* _WHAT YOU WILL DO_:
Turn the lines below into a JSON list of strings, one string for each line, skipping any blank lines. Leave the pictures out.

§ §

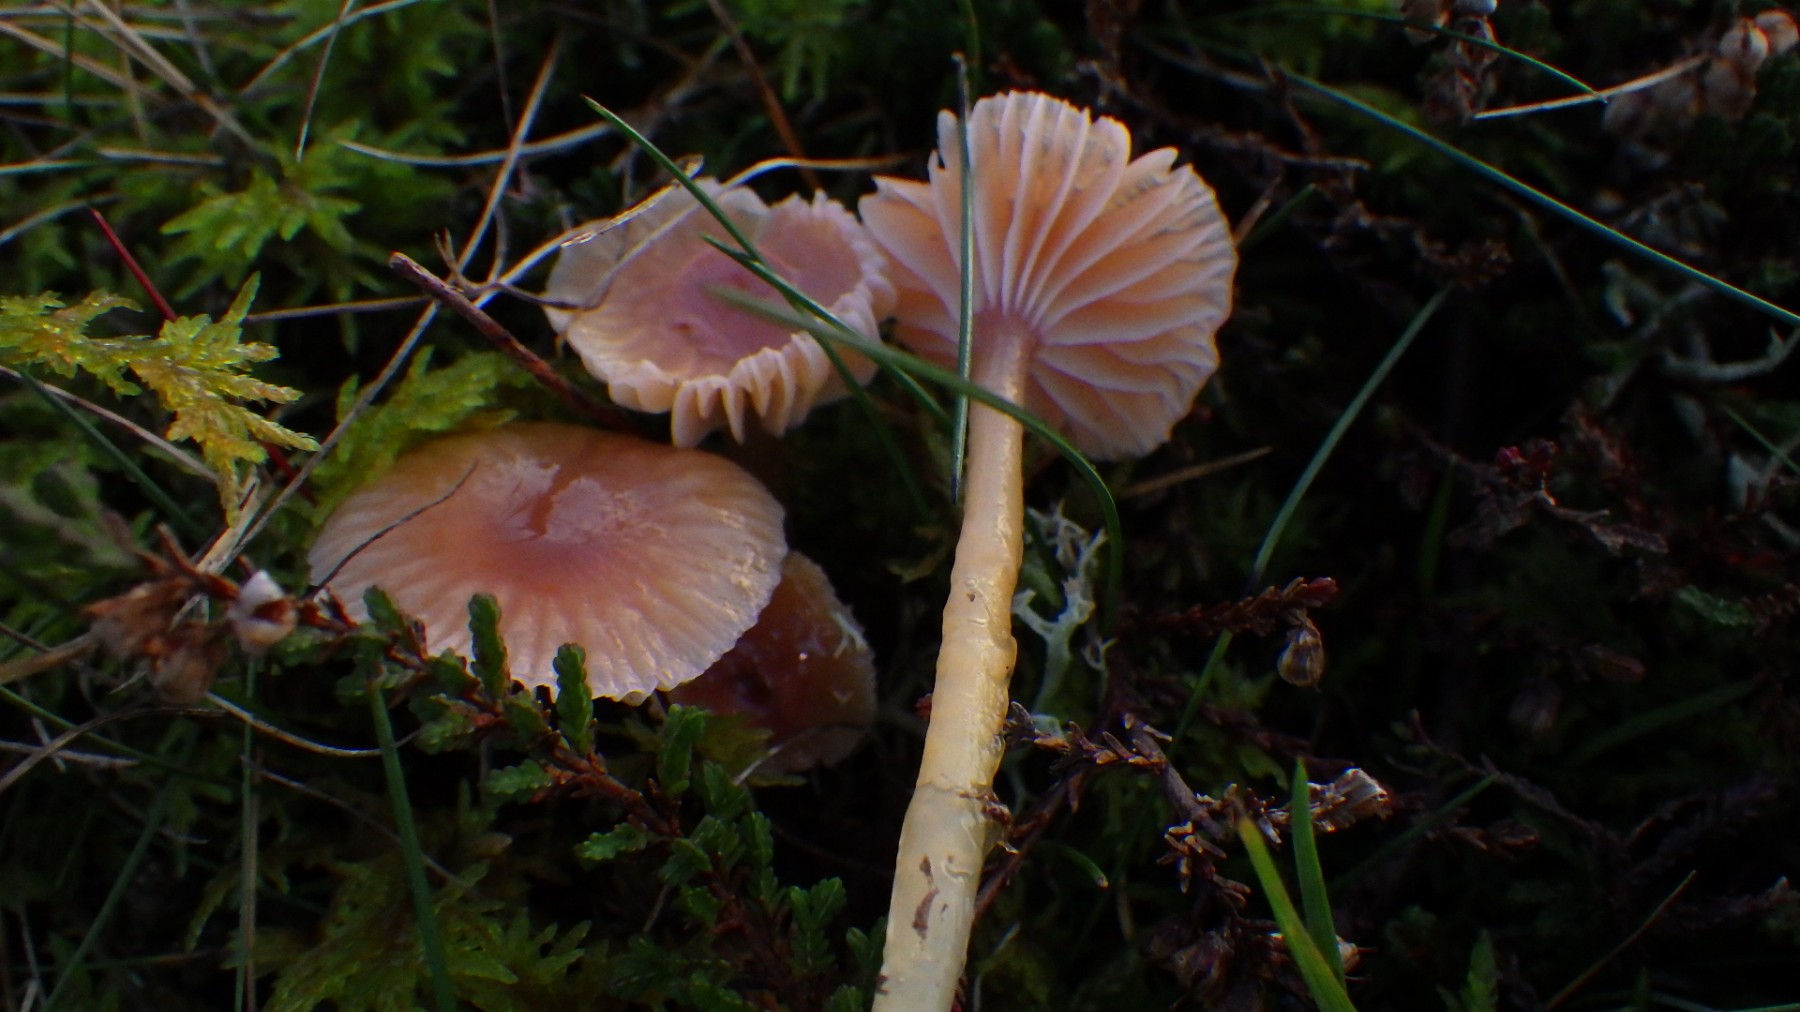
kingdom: Fungi
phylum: Basidiomycota
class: Agaricomycetes
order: Agaricales
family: Hygrophoraceae
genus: Gliophorus
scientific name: Gliophorus laetus
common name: brusk-vokshat
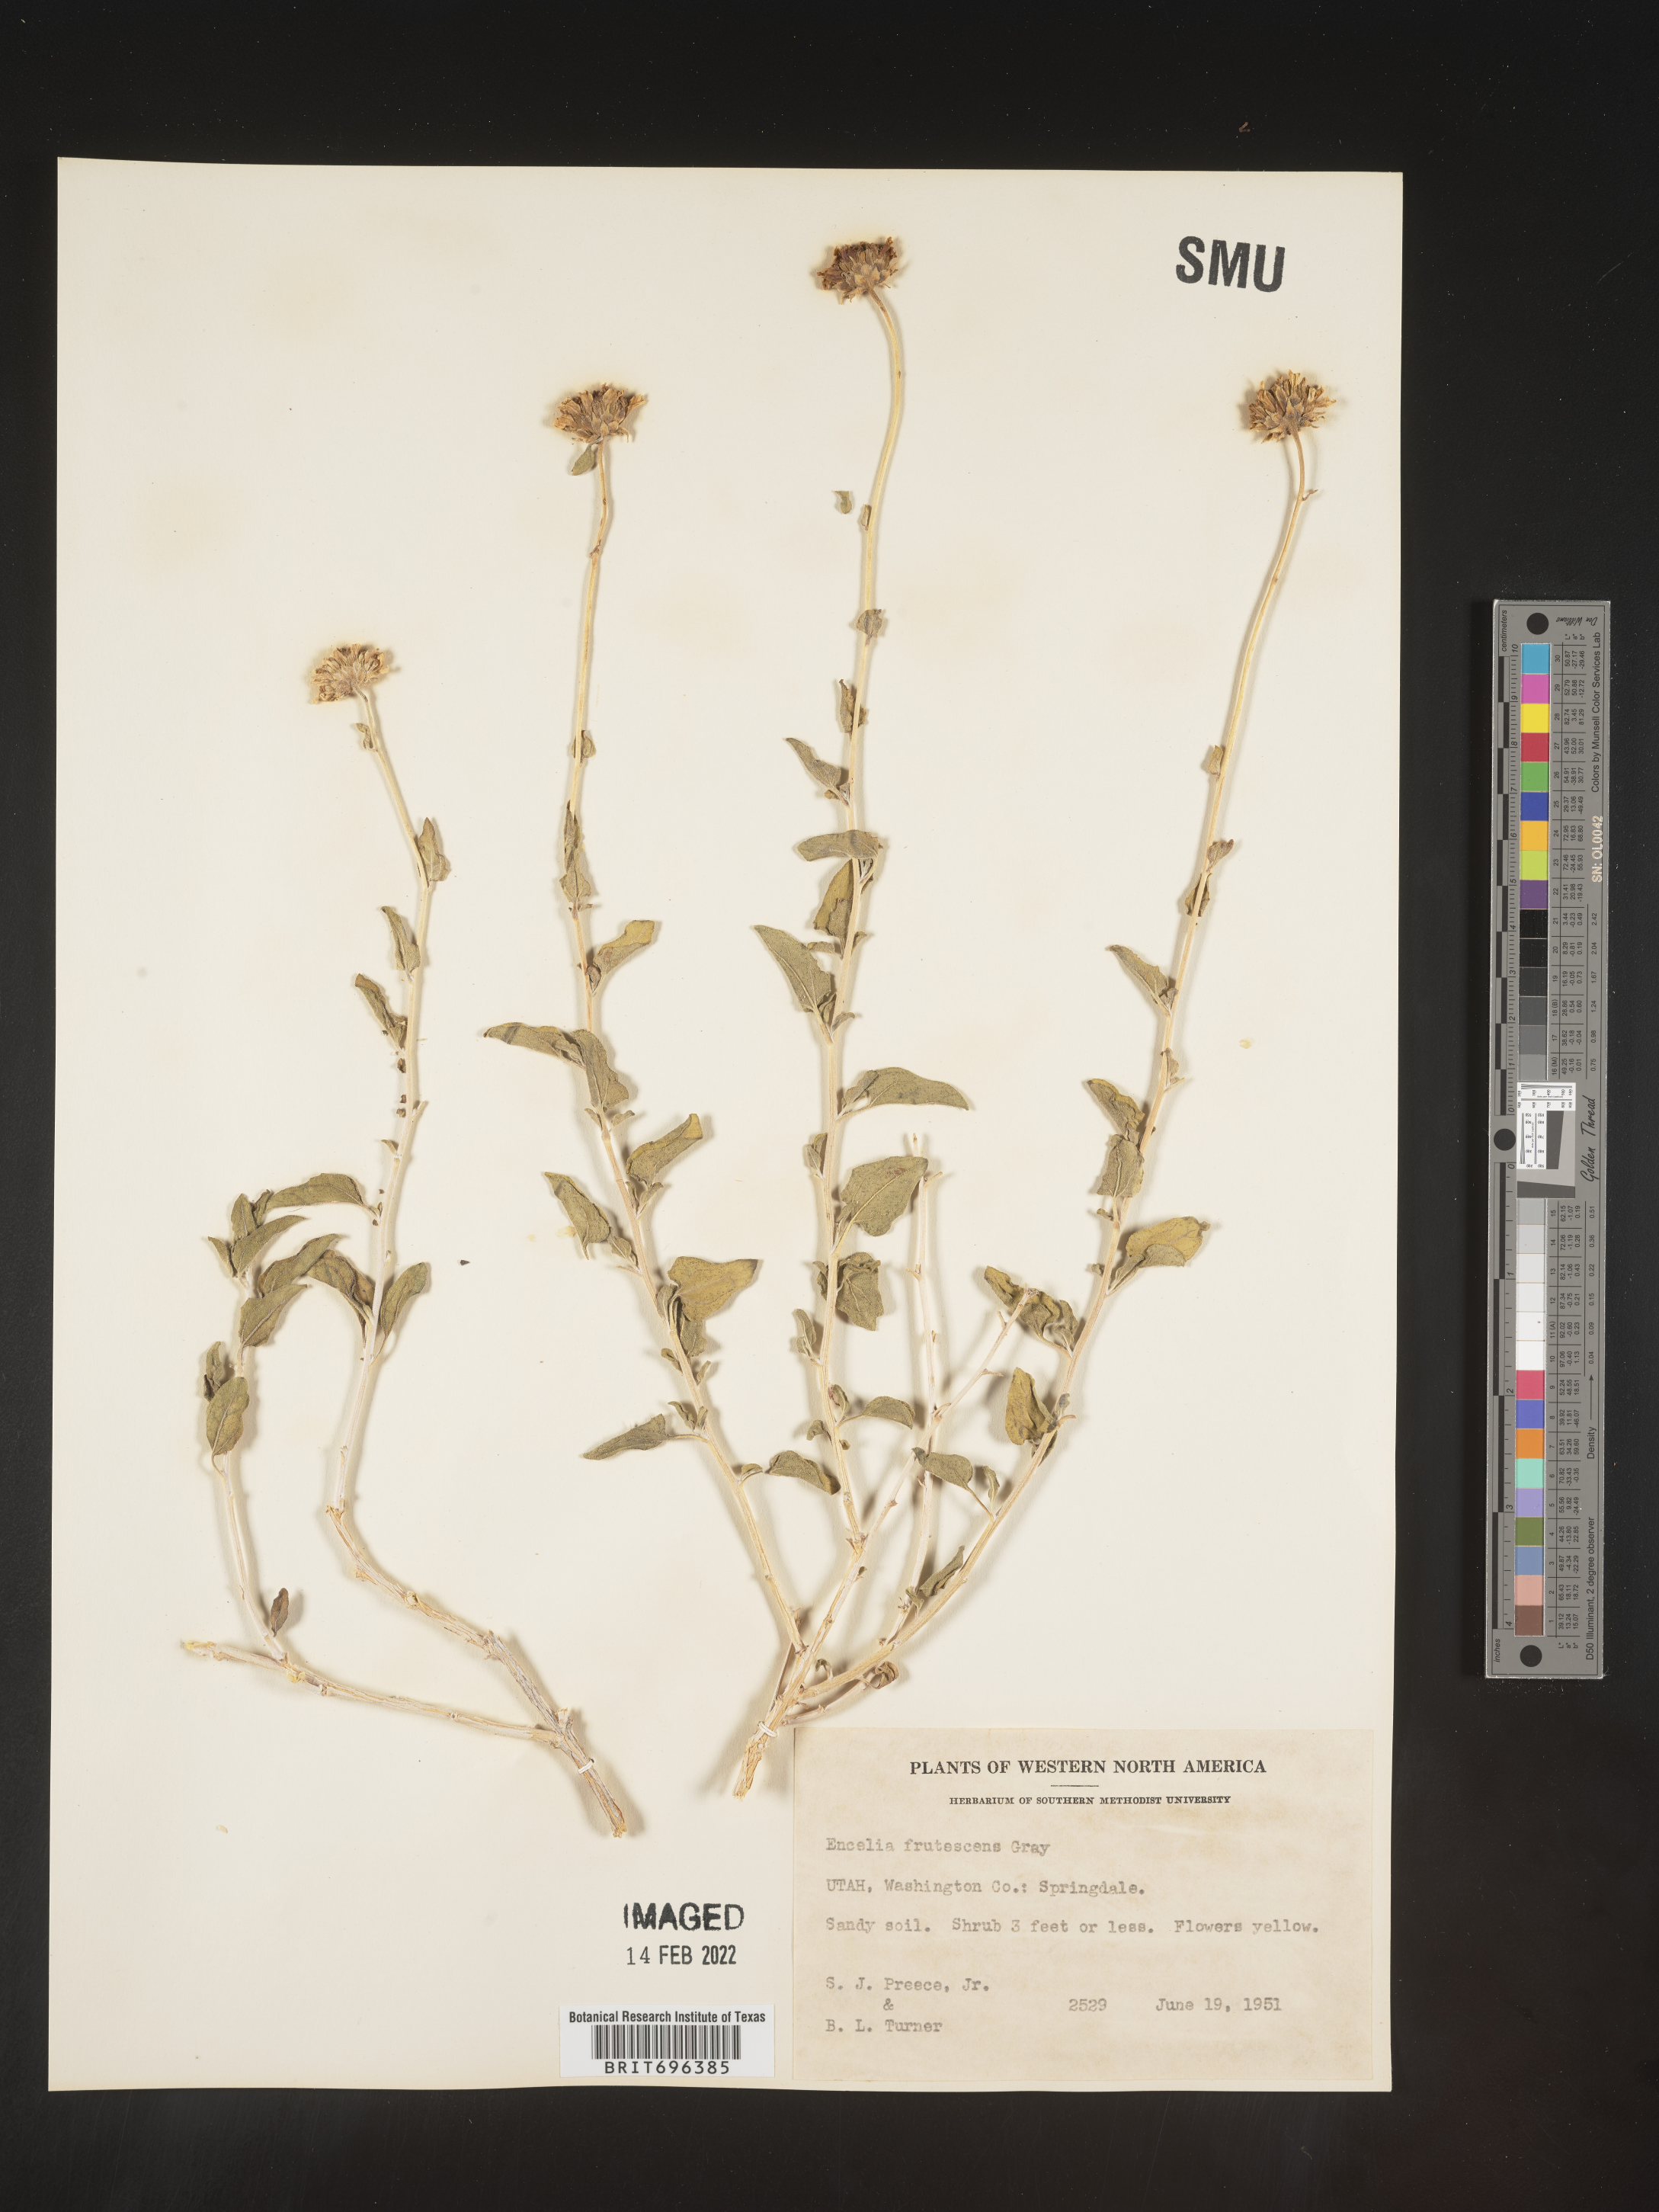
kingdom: Plantae
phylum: Tracheophyta
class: Magnoliopsida
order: Asterales
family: Asteraceae
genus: Encelia
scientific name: Encelia frutescens
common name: Bush encelia
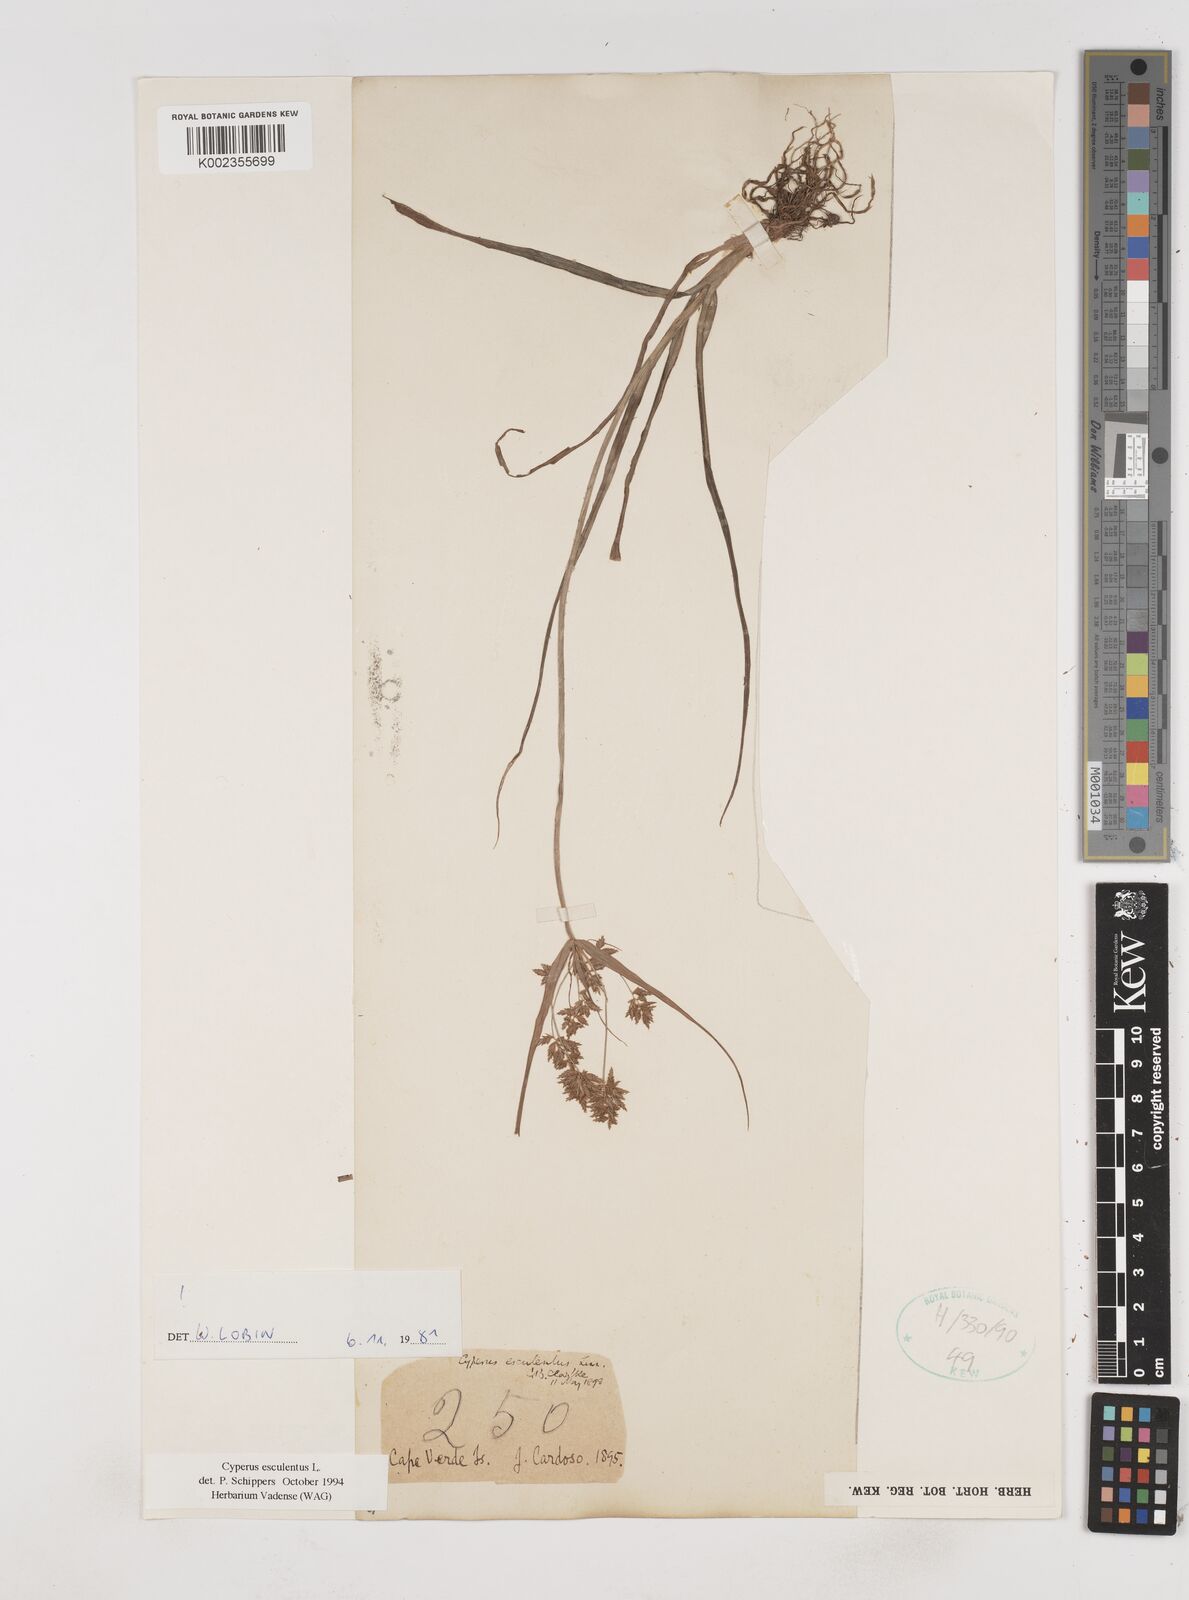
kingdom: Plantae
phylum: Tracheophyta
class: Liliopsida
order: Poales
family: Cyperaceae
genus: Cyperus
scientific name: Cyperus esculentus
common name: Yellow nutsedge
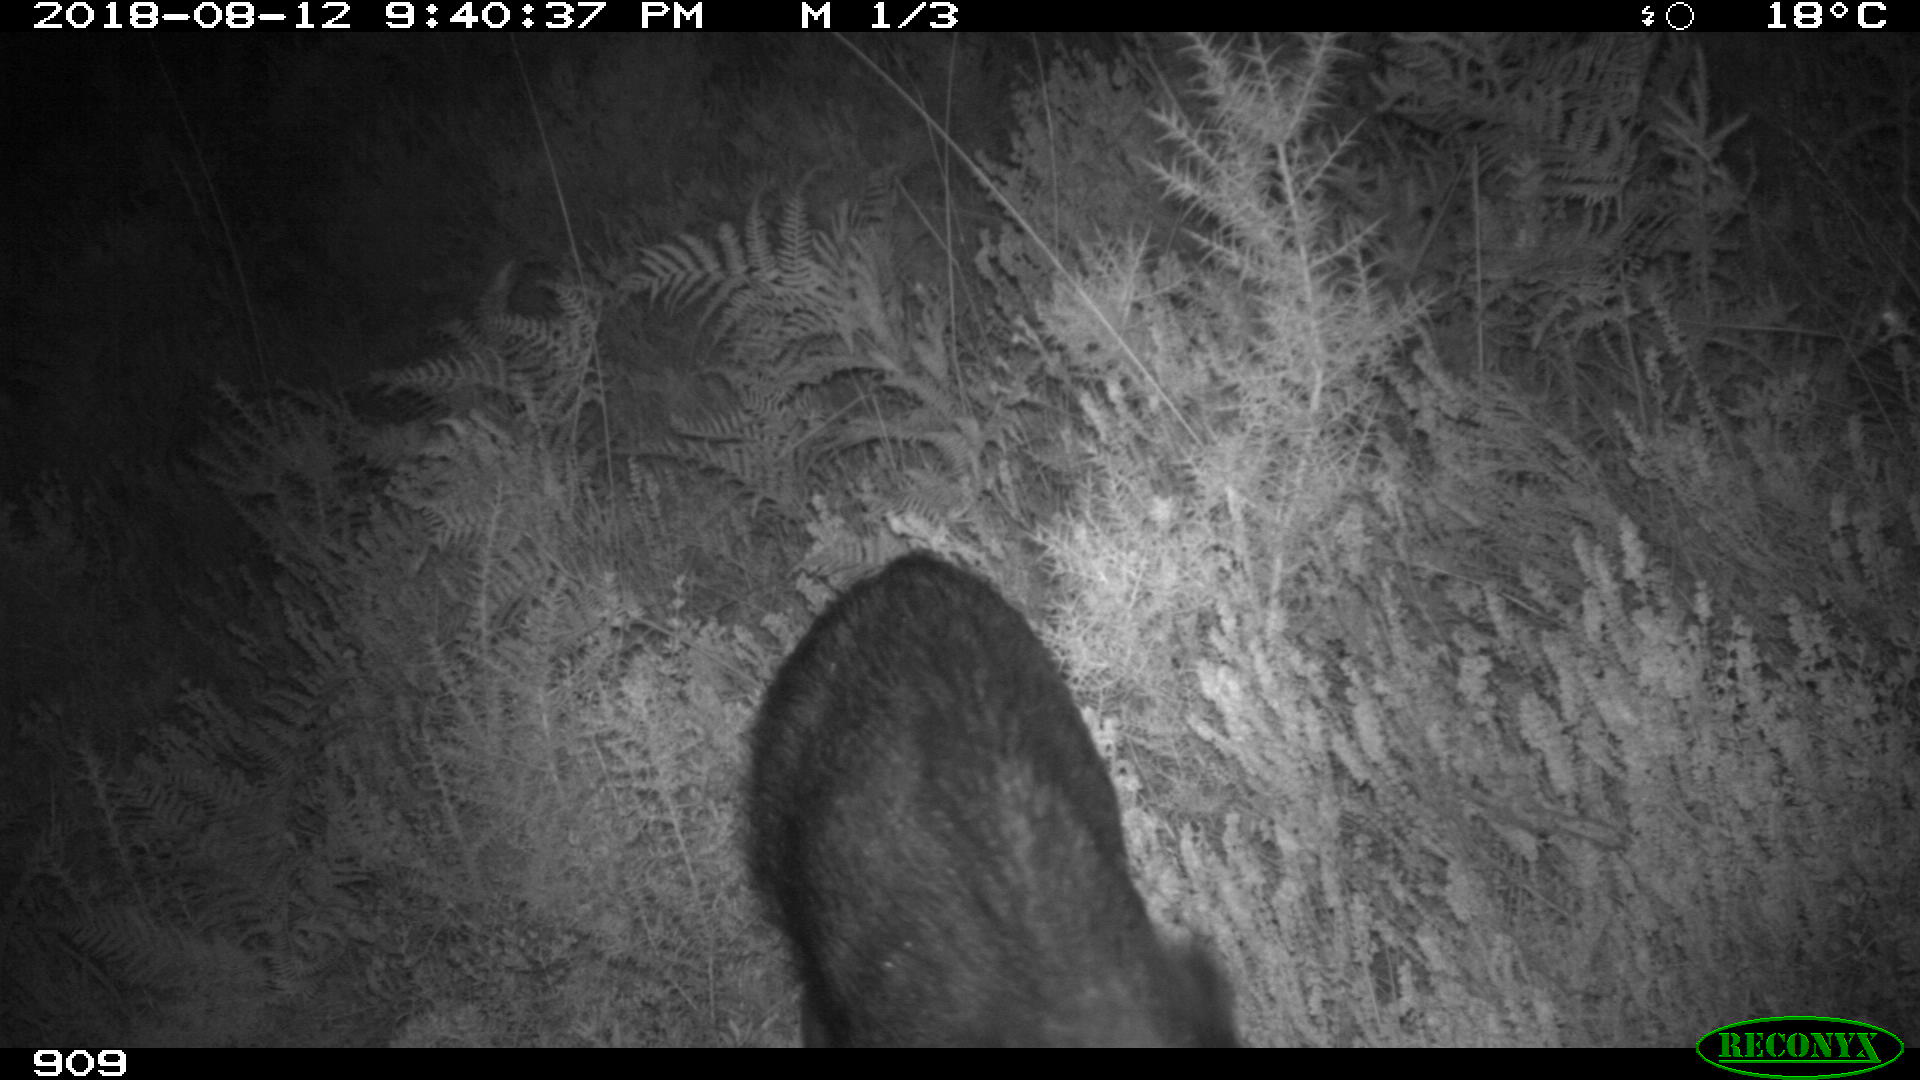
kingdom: Animalia
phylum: Chordata
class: Mammalia
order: Artiodactyla
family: Suidae
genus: Sus
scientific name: Sus scrofa
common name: Wild boar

§ §

* _THE ANSWER_:
[
  "kingdom: Fungi",
  "phylum: Basidiomycota",
  "class: Agaricomycetes",
  "order: Agaricales",
  "family: Hygrophoraceae",
  "genus: Gliophorus",
  "scientific name: Gliophorus laetus",
  "common name: brusk-vokshat",
  "kingdom: Plantae",
  "phylum: Tracheophyta",
  "class: Magnoliopsida",
  "order: Asterales",
  "family: Asteraceae",
  "genus: Encelia",
  "scientific name: Encelia frutescens",
  "common name: Bush encelia",
  "kingdom: Plantae",
  "phylum: Tracheophyta",
  "class: Liliopsida",
  "order: Poales",
  "family: Cyperaceae",
  "genus: Cyperus",
  "scientific name: Cyperus esculentus",
  "common name: Yellow nutsedge",
  "kingdom: Animalia",
  "phylum: Chordata",
  "class: Mammalia",
  "order: Artiodactyla",
  "family: Suidae",
  "genus: Sus",
  "scientific name: Sus scrofa",
  "common name: Wild boar"
]